Adapun penambahan KTP sebagai indentitas perpajakan ini bertujuan memudahkan DJP memantau wajib pajak, khusunya orang pribadi. Sebab, dengan integrasi ini, semua yang memiliki KTP akan secara otomatis terdaftar sebagai wajib pajak.
Namun, Menteri Keuangan Sri Mulyani Indrawati menegaskan, tidak semua yang memiliki KTP dan menjadi wajib pajak otomatis ditarik pajaknya. Sebab, yang dikenakan pajak adalah orang yang merupakan seseorang yang termasuk objek pajak.
Mengutip dari Sri Mulyani, integrasi NIK dan NPWP ini merupakan bagian dari reformasi perpajakan dan diprediksi akan selesai dalam 2024. Pengintegrasian data NIK sebagai NPWP tujuannya ialah untuk mempermudah pendataan dan pengawasan wajib pajak.
Hal ini karena setiap penduduk Indonesia memiliki 40 nomor identitas berbeda yang tersebar di berbagai lembaga dan instansi.
Tidak hanya itu, di lapangan sering ditemukan pula NIK fiktif dan ganda yang menghambat proses integrasi. Sesuai dengan aturan perpajakan, wajib pajak yang ditarik pajakanya yang berpenghasilan di atas Penghasilan Tidak Kena Pajak (PTKP).
“Mengenai NIK sebagai NPWP, ini tidak berarti semua yang memiliki NIK bayar pajak,” jelasnya.
Saat ini, PTKP wajib pajak orang pribadi yang berlaku di Indonesia adalah sebesar Rp 4,5 juta perbulan atau Rp 54 juta per tahun.
“Jadi NIK sebagai NPWP tidak menyebabkan semua orang yang punya KTP bayar pajak, karena kalau pendapatan di bawah PTKP tidak bayar pajak,” tegasnya.

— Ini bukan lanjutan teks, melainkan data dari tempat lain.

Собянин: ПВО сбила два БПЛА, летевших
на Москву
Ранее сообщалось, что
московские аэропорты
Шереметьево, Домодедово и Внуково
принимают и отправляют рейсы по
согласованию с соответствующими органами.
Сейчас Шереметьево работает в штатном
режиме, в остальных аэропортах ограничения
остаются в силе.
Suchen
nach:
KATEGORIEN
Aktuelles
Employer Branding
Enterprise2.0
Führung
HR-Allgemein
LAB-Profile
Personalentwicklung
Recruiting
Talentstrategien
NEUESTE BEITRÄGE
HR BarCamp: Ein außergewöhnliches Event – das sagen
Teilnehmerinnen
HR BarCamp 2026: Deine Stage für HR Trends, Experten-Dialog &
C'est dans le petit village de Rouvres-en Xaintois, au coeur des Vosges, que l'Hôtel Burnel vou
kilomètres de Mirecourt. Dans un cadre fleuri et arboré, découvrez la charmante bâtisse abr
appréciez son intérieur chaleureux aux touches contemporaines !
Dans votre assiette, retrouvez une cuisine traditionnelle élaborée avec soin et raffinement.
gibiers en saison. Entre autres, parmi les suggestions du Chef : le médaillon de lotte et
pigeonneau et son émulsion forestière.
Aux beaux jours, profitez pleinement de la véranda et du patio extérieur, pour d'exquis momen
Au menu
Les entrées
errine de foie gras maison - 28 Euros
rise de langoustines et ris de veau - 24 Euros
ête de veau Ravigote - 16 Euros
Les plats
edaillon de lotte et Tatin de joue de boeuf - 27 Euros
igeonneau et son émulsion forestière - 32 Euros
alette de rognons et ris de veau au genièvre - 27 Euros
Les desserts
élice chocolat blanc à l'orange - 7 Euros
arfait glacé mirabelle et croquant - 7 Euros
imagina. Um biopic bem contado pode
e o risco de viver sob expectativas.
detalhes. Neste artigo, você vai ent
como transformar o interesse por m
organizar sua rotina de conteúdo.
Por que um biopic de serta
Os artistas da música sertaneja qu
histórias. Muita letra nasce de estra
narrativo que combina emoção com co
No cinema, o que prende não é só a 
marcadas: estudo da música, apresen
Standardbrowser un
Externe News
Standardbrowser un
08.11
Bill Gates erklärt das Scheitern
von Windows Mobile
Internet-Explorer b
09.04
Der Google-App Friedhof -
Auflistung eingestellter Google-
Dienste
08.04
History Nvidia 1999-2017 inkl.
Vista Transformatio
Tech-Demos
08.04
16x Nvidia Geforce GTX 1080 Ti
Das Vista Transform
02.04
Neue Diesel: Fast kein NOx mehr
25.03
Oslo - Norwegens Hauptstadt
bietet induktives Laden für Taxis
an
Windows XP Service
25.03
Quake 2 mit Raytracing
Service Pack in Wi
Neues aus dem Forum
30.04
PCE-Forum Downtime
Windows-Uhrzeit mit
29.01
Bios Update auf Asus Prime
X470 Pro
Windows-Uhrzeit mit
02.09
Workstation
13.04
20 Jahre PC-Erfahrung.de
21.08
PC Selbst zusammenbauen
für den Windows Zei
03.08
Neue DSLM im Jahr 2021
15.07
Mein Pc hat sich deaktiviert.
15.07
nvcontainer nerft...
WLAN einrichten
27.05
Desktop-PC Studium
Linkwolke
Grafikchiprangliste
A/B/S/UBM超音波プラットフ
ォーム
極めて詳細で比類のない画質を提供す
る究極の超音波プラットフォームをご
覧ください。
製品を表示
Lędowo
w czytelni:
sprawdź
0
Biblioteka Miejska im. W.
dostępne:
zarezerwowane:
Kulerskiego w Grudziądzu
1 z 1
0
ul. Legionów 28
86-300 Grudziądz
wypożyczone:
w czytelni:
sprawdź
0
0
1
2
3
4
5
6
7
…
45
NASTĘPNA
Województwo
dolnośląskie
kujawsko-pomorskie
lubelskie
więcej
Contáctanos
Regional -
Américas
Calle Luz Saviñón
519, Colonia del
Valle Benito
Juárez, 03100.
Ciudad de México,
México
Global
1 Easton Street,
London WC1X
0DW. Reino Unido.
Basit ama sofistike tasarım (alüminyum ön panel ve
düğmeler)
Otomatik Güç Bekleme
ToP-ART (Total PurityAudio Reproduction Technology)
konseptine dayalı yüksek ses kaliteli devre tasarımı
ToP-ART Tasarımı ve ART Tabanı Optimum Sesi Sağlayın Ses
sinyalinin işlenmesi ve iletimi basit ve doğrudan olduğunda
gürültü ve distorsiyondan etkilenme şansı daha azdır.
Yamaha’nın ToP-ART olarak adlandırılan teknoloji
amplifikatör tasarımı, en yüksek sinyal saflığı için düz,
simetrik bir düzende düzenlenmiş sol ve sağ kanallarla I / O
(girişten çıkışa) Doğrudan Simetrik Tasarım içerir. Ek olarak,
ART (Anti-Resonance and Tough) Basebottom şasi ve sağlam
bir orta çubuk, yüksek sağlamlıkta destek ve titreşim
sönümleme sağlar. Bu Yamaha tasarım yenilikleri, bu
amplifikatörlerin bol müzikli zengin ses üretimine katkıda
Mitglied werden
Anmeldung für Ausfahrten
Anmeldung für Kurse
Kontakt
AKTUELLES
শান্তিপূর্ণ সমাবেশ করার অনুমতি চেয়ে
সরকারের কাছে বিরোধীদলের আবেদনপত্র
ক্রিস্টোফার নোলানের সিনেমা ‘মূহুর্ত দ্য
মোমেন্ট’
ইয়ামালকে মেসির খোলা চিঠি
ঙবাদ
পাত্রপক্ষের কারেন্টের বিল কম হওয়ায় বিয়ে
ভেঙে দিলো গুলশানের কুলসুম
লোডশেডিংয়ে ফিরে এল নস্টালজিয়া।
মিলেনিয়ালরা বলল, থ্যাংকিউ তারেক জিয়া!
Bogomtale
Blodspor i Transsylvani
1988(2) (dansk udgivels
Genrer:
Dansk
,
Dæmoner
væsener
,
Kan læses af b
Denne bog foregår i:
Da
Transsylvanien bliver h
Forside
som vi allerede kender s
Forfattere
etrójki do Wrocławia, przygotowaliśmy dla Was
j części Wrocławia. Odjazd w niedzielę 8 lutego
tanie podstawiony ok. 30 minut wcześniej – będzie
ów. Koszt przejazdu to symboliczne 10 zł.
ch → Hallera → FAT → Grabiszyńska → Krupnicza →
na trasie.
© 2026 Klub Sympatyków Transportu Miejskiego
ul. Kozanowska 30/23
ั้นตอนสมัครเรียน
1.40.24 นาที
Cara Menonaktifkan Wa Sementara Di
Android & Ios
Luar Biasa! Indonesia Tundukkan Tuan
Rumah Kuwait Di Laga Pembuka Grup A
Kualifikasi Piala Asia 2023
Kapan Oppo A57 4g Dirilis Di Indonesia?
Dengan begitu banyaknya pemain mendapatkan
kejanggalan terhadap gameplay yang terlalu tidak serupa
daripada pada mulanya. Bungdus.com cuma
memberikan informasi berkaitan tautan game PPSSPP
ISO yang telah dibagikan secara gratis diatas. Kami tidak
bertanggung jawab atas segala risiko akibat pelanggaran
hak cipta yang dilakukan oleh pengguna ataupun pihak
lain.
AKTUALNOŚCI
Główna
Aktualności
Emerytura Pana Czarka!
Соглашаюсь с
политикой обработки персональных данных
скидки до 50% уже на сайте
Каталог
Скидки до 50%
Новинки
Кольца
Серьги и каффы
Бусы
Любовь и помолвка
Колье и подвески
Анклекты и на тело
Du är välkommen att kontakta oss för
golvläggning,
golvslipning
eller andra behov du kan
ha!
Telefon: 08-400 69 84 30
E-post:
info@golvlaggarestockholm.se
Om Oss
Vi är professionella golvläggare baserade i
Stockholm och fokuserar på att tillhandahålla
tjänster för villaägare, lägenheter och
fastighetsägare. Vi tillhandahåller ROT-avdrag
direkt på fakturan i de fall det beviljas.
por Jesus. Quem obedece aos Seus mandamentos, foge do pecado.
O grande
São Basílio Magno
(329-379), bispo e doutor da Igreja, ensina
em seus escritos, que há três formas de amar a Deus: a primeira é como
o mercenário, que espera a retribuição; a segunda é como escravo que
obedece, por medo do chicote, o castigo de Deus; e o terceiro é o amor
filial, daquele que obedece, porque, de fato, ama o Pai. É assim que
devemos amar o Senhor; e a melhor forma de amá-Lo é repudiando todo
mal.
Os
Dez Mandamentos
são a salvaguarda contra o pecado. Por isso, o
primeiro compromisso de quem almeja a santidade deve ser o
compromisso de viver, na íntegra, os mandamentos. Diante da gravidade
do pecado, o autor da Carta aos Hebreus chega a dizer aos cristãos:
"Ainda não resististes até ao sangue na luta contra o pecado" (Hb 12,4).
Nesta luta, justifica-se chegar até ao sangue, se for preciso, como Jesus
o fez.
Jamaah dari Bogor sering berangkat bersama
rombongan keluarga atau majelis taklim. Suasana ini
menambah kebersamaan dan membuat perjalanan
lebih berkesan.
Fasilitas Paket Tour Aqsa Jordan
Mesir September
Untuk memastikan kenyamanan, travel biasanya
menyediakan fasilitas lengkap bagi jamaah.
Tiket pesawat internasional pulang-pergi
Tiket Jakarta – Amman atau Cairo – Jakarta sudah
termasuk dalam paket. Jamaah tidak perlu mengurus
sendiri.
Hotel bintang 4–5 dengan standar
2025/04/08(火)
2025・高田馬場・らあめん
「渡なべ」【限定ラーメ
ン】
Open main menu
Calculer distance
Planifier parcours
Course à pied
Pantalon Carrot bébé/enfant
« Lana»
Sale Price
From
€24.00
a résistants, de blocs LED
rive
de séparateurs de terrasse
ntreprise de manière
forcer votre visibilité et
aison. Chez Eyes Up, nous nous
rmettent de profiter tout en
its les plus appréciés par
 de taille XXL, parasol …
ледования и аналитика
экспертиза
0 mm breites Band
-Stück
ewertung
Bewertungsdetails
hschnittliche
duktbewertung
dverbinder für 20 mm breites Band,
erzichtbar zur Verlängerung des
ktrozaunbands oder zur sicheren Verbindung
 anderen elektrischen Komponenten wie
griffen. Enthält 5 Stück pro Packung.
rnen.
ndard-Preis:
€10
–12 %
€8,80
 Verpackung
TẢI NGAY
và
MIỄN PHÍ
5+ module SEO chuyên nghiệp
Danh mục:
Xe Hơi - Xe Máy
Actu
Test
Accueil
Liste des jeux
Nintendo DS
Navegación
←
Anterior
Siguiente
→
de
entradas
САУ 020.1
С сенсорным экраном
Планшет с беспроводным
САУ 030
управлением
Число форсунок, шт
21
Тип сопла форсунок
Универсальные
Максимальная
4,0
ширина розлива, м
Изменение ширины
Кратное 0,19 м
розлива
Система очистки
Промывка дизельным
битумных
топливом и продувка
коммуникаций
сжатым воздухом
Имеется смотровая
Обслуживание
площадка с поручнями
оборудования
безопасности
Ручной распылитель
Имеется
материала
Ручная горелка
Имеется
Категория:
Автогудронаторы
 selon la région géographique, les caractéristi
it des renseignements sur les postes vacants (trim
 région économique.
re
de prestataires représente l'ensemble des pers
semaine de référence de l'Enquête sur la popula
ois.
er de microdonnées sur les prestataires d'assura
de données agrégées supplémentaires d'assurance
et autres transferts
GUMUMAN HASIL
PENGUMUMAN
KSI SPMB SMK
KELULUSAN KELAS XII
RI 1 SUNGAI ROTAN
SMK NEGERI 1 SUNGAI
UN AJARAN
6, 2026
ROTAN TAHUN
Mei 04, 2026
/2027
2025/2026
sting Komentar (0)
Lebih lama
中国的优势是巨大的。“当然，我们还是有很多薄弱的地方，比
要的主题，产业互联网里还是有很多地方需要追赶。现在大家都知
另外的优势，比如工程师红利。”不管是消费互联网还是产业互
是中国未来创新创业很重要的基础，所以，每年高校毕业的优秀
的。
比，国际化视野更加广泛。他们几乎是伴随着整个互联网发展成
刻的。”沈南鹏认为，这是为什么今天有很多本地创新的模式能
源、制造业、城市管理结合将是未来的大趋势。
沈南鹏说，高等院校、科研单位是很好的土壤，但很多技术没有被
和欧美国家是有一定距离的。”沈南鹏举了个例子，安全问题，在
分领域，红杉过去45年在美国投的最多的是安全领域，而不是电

Direktorat Jenderal Pajak Kementerian Keuangan dan Direktorat Jenderal Kependudukan Pencatatan Sipil Kementerian Dalam Negeri sepakat untuk mengintegrasikan nomor induk kependudukan (NIK) dan nomor pokok wajib pajak (NPWP).
Integrasi NIK dan NPWP ini akan menjadi Single Identity Number (SIN) yang membantu sinkronisasi, verifikasi, dan validasi dalam rangka pendaftaran dan perubahan data wajib pajak sekaligus untuk melengkapi database master file wajib pajak.
Nantinya Ditjen Pajak akan memiliki akses terhadap data dan informasi yang berkaitan dengan pelaporan pajak seperti kegiatan usaha, peredaran pajak, penghasilan/kekayaan, transaksi keuangan, lalu lintas devisa, kartu kredit, serta laporan keuangan/kegiatan usaha dari pihak ketiga. Adanya integrasi ini diharapkan mampu meningkat tax ratio karena mampu mendorong kepatuhan pajak dengan sistem self-assessment.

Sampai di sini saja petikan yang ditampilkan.